София удалилась, пообещав заглянуть через час или полтора.

Чувствуя, как ноет в груди, Ника скользила взглядом по затылку Деметриоса, по шее, по плечу, по вытянутой поверх одеяла руке. Ей не хотелось смотреть на его израненную спину… наверное, от этого и жар… но не смотреть не получалось, глаза сами собой косили в запретном направлении. Следы расправы одного мужчины над другим обладали невероятной притягательностью. Не потому ли, что причиной конфликта послужило ее, бестолковой блондинки, поведение?

– Это он тебя? – в конце концов задала она мучающий ее со вчерашнего (или с позавчерашнего?..) дня вопрос, проводя кончиком пальца по полоске чистой кожи между бурыми от засохшей крови рубцами.

– Нет, – ответил он, не шелохнувшись. – Тот человек уже мертв.

Мертв… Опять у нее возникло неприятное ощущение укачивания, как на аттракционе в городском парке или на плывущем по морю корабле.

– Я что-то забыла.

– Ты вспомнишь. Не сразу, но вспомнишь, Вероника.

– Наркотик?

– Да.

Усилием воли она заставила себя отвернуться. Несколько тягостных минут пялилась в приступе необъяснимой паранойи на прямоугольный серебряный поднос, где в открытых стальных контейнерах блестели ампулы и шприцы, а потом…

 

…голос Филимона. Его слова, обращенные к Деметриосу: «Присядь. Руку! Лучше левую. Не двигайся».

Они сидят на камнях в большом гроте почти у самой вершины, которая раньше носила название Лекорея, а сейчас – Леокура. Неподалеку от входа, где достаточно светло. Достаточно для чего? Для того чтобы фантастически быстро и фантастически точно сделать человеку две внутривенные инъекции подряд, используя брючный ремень в качестве жгута, и убрать оба шприца обратно в стальной пенал, минутой раньше извлеченный из внутреннего кармана куртки.

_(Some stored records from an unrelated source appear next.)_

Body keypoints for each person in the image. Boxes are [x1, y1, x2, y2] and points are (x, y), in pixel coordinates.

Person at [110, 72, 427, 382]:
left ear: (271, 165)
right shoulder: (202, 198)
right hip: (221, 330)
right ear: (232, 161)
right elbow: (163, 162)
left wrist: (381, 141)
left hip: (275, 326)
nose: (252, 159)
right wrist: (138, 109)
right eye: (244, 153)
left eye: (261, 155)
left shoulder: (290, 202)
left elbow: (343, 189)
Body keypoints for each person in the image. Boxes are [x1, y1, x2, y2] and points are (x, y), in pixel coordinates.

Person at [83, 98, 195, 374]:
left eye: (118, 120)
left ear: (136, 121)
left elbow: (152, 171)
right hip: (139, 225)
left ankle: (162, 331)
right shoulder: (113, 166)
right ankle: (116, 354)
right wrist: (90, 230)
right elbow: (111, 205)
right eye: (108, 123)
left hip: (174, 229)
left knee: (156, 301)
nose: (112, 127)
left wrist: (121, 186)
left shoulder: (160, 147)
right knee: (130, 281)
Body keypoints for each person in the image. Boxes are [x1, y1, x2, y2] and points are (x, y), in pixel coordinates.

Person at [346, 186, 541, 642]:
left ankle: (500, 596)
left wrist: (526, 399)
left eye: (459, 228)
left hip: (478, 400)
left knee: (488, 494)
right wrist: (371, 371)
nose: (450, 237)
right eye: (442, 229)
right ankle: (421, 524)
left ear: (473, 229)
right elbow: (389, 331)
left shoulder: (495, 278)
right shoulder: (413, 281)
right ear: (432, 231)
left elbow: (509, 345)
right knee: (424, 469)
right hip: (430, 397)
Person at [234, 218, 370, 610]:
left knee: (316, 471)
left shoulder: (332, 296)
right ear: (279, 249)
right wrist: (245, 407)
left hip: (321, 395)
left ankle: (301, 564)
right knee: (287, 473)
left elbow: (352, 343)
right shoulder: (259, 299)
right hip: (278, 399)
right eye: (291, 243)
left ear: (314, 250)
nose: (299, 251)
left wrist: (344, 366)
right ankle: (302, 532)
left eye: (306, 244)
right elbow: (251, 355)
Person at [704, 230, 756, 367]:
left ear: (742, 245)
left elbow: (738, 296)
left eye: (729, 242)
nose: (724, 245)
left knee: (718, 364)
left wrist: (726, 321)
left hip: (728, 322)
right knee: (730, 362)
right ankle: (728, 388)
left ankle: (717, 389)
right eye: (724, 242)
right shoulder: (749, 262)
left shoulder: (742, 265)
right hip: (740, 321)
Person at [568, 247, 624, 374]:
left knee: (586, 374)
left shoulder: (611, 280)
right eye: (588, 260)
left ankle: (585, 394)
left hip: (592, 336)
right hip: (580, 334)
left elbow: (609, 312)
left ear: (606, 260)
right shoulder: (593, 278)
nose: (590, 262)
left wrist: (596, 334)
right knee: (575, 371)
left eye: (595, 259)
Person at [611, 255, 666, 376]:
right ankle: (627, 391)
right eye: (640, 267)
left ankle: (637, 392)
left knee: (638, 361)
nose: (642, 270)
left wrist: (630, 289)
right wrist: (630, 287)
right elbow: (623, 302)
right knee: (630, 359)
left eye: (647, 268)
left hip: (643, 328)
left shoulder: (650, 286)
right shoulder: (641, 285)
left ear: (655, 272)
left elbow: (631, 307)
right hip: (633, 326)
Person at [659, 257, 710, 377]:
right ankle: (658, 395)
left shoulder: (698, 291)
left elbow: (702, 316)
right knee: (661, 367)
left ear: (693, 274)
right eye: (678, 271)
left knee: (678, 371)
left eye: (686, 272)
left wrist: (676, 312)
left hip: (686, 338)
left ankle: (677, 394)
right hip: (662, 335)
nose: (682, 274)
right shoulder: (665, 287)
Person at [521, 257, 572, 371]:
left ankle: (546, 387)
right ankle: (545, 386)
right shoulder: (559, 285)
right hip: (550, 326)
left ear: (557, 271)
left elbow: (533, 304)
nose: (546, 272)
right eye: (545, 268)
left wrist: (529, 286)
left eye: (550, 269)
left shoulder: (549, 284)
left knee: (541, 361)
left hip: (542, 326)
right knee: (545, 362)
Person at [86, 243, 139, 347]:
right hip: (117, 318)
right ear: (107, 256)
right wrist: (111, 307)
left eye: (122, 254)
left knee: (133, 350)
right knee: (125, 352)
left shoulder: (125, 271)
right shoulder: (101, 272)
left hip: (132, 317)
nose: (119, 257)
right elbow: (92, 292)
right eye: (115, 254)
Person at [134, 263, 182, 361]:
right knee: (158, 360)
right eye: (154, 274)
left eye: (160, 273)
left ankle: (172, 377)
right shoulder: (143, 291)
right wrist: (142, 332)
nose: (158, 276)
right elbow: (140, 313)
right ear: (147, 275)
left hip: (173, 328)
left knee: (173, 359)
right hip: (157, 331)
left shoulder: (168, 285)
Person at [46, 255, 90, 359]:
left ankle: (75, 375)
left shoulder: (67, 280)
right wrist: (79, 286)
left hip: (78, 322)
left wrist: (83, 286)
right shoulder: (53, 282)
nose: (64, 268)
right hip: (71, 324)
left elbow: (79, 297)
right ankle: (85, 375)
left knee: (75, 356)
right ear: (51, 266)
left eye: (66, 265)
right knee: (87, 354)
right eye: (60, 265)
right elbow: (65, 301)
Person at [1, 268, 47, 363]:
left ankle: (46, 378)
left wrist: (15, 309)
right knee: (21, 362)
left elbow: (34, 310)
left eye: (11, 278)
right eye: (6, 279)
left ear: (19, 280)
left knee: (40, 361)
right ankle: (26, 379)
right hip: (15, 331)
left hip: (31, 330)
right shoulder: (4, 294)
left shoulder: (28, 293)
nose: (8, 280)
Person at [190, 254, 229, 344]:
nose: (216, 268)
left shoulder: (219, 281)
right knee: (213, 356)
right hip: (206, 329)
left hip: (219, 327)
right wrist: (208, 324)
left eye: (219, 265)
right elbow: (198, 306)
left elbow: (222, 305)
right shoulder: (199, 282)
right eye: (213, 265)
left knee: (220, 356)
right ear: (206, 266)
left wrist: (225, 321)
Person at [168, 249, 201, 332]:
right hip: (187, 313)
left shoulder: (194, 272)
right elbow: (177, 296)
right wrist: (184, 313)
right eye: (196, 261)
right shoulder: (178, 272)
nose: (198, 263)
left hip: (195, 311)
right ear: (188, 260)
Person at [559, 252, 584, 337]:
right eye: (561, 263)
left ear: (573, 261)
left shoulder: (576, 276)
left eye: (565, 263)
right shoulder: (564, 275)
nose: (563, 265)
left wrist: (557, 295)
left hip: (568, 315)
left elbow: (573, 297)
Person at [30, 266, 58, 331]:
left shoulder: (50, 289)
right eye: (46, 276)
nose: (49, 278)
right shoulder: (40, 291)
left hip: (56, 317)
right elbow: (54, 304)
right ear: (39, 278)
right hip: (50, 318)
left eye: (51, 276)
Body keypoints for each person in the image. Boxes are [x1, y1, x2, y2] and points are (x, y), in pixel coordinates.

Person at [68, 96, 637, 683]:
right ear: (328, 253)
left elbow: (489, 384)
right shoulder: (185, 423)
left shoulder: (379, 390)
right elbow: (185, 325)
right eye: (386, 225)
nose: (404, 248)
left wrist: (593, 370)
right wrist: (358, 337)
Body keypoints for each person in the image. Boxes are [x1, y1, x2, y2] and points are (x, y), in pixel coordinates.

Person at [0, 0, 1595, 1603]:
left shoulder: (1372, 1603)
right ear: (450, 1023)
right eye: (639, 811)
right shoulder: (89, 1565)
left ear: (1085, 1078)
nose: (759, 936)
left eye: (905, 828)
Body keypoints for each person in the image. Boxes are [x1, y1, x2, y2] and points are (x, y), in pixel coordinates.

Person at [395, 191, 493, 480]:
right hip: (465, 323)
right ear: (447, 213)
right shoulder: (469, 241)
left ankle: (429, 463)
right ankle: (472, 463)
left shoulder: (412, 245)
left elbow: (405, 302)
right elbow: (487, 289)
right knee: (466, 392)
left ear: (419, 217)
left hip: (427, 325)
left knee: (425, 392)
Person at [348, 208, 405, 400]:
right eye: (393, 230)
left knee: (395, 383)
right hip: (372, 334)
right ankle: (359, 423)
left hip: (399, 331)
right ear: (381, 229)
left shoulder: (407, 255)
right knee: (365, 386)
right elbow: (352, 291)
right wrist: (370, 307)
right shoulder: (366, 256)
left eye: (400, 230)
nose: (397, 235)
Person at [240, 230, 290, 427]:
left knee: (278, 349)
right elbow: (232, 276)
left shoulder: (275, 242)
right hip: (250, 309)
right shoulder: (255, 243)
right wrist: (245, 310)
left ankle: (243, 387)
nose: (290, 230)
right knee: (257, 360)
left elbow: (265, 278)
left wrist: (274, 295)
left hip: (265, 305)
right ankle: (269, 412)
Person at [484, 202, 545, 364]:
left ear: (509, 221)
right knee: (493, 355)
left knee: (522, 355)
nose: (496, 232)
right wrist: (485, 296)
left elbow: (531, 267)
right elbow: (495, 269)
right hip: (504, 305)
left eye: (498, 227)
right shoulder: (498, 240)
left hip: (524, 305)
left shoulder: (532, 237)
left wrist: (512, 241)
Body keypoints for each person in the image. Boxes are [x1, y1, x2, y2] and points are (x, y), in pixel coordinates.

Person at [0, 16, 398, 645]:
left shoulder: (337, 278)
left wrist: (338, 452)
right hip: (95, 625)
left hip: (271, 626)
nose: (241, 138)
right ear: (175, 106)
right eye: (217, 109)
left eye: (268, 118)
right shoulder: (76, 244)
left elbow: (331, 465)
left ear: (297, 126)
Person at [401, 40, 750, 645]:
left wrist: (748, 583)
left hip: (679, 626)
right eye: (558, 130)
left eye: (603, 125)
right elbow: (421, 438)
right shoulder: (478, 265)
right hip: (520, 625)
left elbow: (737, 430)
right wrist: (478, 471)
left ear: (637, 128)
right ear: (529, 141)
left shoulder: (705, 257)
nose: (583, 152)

Филимон – настоящий виртуоз. Ника следит за его медицинскими манипуляциями со смесью ужаса и изумления. Конечно, ей известно о существовании препаратов, предназначенных для использования в экстремальных условиях, например в ходе боевых действий или ликвидации последствий природных и техногенных катастроф, но она никогда не думала, что в один прекрасный день окажется свидетельницей их применения.

Сжалившись, Филимон поясняет, что одна инъекция – это антибиотик.

«А другая? – спрашивает она, чувствуя дрожь в коленках. – Другая?»

«Другая, – вместо своего друга отвечает Деметриос, – это мобилизация, стимуляция, обезболивание».

Филимон осторожно накидывает ему на плечи куртку, и он еще некоторое время сидит с отсутствующим выражением лица, прислушиваясь к изменению своего состояния. На улице три женщины развели небольшой костер и теперь жарят мясо на шампурах. Одна, по имени, кажется, Лавиния, подходит к Деметриосу с готовой порцией.

«Прошу, господин».

Тот медленно поднимается на ноги, берет у нее из рук шампур с нанизанными кусочками мяса, сочными и ароматными, благодарно кивает и принимается есть. Такие же шампуры получают Филимон и Ника.

Вкус мяса восхитителен, поэтому Ника старается не строить предположений относительно того, кем оно было при жизни. Запах костра и пряностей ласкает ноздри. Деметриос и Филимон выходят на улицу, присаживаются на корточки около огня. Лавиния подает им еще по одной порции шашлыка. Они едят с видимым удовольствием и с бессознательным достоинством крупных хищников. Крепкие белые зубы энергично рвут и перемалывают плоть, которая еще недавно бегала или летала и, разумеется, сама питалась кем-то или чем-то.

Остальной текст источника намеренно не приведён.